Stored data ::
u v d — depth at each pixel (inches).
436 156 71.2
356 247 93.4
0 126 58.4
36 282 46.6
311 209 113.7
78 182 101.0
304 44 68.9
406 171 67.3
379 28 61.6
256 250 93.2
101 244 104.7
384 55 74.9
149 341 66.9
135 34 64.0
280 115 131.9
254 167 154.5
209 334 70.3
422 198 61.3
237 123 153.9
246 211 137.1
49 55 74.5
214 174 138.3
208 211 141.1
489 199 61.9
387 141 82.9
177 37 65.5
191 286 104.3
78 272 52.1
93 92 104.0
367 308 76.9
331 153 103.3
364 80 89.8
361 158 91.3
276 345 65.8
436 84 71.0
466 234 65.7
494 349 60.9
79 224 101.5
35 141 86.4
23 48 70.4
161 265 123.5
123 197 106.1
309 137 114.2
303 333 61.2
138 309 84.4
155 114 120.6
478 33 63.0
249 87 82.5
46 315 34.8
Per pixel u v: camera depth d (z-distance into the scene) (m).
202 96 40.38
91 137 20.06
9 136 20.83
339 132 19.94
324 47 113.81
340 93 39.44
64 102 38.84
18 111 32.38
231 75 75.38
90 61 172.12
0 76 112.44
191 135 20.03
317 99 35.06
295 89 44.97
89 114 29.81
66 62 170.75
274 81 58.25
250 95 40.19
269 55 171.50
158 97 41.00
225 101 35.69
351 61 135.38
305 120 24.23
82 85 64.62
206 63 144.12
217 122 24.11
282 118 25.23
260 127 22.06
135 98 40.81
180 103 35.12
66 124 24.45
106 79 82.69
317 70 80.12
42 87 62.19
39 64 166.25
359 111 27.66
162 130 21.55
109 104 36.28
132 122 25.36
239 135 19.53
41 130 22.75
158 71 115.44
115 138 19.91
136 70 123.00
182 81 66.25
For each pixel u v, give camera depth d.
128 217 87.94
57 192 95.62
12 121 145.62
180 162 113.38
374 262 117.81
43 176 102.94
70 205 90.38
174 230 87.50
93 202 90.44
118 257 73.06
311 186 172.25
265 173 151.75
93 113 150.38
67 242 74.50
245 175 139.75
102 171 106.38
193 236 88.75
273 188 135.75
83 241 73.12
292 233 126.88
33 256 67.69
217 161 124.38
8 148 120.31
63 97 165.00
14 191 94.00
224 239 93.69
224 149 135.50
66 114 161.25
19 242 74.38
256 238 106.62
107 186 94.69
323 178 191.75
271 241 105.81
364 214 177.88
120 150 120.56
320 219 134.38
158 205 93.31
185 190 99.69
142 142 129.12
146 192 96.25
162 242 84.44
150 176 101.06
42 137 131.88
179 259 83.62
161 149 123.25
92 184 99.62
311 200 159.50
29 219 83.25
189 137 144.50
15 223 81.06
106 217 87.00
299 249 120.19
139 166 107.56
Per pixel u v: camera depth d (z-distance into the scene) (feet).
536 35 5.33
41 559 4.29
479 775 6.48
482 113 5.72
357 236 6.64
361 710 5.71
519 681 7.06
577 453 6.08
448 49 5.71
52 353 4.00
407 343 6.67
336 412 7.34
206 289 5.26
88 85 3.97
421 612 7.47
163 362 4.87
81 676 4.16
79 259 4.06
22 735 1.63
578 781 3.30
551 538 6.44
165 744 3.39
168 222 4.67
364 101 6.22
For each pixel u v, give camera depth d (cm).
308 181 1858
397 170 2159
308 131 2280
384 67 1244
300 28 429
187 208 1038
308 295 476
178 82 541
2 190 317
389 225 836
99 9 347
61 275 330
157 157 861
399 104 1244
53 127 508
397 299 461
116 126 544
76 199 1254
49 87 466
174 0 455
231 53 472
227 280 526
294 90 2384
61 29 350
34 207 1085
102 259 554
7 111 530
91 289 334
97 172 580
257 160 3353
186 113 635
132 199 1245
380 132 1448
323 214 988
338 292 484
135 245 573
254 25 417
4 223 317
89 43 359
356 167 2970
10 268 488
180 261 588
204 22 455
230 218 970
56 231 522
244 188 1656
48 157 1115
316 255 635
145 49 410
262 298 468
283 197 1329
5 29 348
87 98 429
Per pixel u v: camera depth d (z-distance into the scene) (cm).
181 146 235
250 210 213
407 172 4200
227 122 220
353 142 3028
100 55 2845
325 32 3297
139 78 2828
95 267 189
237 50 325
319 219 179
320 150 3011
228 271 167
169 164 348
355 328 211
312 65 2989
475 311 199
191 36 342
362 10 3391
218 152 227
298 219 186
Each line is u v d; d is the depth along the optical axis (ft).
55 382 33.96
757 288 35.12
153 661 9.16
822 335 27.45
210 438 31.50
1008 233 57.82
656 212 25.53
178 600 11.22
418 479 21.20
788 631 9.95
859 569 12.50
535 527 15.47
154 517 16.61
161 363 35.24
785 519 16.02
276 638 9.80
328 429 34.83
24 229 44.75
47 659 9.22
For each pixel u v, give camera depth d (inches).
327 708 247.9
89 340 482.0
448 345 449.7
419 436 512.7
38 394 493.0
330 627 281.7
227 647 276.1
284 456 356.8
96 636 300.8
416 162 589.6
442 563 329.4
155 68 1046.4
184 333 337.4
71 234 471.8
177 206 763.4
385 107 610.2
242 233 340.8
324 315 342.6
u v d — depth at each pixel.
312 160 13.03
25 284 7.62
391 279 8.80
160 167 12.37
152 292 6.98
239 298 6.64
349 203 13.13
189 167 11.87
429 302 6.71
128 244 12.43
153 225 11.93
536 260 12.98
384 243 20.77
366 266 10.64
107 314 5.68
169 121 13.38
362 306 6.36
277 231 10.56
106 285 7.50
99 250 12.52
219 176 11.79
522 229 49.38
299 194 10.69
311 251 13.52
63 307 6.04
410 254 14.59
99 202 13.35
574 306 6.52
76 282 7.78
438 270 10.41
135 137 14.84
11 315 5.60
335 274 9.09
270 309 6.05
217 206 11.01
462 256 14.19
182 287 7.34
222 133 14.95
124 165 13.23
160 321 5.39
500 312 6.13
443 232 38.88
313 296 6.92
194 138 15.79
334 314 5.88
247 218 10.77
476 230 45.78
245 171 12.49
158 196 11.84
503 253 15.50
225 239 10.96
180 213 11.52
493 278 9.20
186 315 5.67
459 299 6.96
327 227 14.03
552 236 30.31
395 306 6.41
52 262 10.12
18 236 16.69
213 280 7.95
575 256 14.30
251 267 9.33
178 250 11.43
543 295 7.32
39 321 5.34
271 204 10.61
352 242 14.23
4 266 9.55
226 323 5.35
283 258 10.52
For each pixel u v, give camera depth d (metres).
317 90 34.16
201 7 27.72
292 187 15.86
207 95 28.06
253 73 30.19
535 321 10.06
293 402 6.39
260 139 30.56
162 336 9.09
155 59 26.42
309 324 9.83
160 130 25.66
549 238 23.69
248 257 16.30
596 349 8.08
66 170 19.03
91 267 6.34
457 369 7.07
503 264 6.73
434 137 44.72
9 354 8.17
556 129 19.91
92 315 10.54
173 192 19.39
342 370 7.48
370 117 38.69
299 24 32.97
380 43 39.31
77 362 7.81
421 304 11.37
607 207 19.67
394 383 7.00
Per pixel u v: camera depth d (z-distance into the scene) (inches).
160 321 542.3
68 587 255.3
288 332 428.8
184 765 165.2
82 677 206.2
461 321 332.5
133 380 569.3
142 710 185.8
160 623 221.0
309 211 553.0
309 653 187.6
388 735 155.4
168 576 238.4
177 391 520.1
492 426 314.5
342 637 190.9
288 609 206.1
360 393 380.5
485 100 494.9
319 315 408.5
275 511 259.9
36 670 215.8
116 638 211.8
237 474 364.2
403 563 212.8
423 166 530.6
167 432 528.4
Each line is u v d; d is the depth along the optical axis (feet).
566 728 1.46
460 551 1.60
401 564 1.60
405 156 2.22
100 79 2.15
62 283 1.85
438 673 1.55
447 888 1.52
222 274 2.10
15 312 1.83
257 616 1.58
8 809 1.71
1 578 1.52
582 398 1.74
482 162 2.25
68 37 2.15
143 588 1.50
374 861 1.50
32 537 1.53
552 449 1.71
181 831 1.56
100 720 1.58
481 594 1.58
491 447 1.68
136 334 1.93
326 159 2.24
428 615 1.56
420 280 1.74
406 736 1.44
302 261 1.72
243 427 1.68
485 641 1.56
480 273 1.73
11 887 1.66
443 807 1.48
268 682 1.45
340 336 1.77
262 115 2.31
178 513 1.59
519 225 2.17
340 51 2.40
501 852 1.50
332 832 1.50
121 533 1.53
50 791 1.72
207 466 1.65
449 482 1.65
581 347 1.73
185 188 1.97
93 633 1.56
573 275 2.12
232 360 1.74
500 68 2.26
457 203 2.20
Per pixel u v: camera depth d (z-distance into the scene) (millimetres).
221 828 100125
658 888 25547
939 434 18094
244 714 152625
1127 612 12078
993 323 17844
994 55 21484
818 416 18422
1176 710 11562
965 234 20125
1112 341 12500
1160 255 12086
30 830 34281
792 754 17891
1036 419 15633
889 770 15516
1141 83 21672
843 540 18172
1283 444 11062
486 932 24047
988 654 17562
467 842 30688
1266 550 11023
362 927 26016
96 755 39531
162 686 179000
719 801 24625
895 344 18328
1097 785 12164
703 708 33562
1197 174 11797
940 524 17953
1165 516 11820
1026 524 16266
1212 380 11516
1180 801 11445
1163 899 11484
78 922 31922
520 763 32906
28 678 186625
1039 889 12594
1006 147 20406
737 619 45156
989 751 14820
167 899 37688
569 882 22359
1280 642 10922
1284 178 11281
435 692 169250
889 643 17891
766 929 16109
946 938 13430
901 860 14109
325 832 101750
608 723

To do :: Each line that holds the word "into" should be extracted from the records.

Output for this exercise ::
Per pixel u v: camera depth d (z-distance into the scene) (m).
Per pixel u v: camera depth d (z-distance into the scene) (feet).
Per pixel u v: camera depth d (z-distance into the scene) (cm).
Per pixel u v: camera depth d (z-distance into the scene) (inches).
Per pixel u v: camera depth d (z-distance into the scene) (millimetres).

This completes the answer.